---------- INFORMATION SHOWN
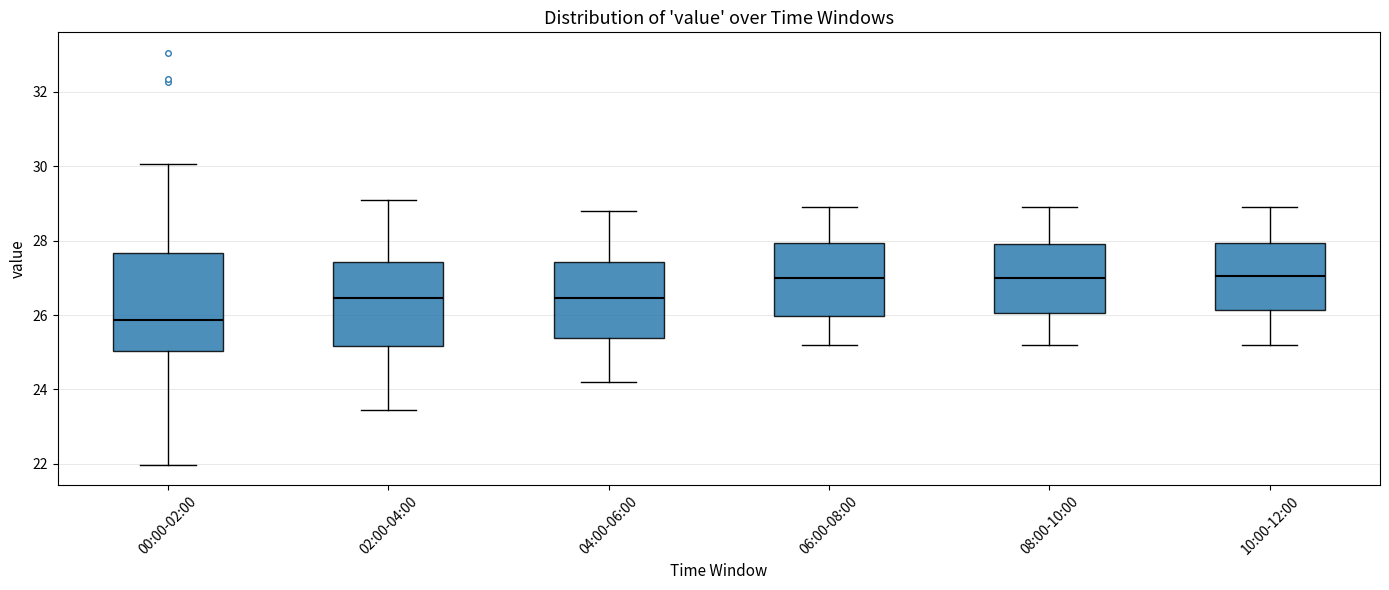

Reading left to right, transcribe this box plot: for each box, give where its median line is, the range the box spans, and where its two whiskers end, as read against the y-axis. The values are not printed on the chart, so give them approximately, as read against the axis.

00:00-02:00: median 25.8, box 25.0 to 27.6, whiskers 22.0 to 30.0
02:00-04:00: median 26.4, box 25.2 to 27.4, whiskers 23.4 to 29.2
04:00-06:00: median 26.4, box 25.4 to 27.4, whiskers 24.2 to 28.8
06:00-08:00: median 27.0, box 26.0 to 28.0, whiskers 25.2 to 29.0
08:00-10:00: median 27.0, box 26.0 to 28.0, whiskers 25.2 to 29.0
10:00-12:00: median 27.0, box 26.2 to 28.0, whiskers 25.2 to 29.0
--------------------
• [WORK REQUEST] Rewrite the records as a JSON list of strings, one string for each line, with blank lines left out. Leave the pictures out of the answer.

• [EXERCISE SOLUTION]
[
  "Reading left to right, transcribe this box plot: for each box, give where its median line is, the range the box spans, and where its two whiskers end, as read against the y-axis. The values are not printed on the chart, so give them approximately, as read against the axis.",
  "00:00-02:00: median 25.8, box 25.0 to 27.6, whiskers 22.0 to 30.0",
  "02:00-04:00: median 26.4, box 25.2 to 27.4, whiskers 23.4 to 29.2",
  "04:00-06:00: median 26.4, box 25.4 to 27.4, whiskers 24.2 to 28.8",
  "06:00-08:00: median 27.0, box 26.0 to 28.0, whiskers 25.2 to 29.0",
  "08:00-10:00: median 27.0, box 26.0 to 28.0, whiskers 25.2 to 29.0",
  "10:00-12:00: median 27.0, box 26.2 to 28.0, whiskers 25.2 to 29.0"
]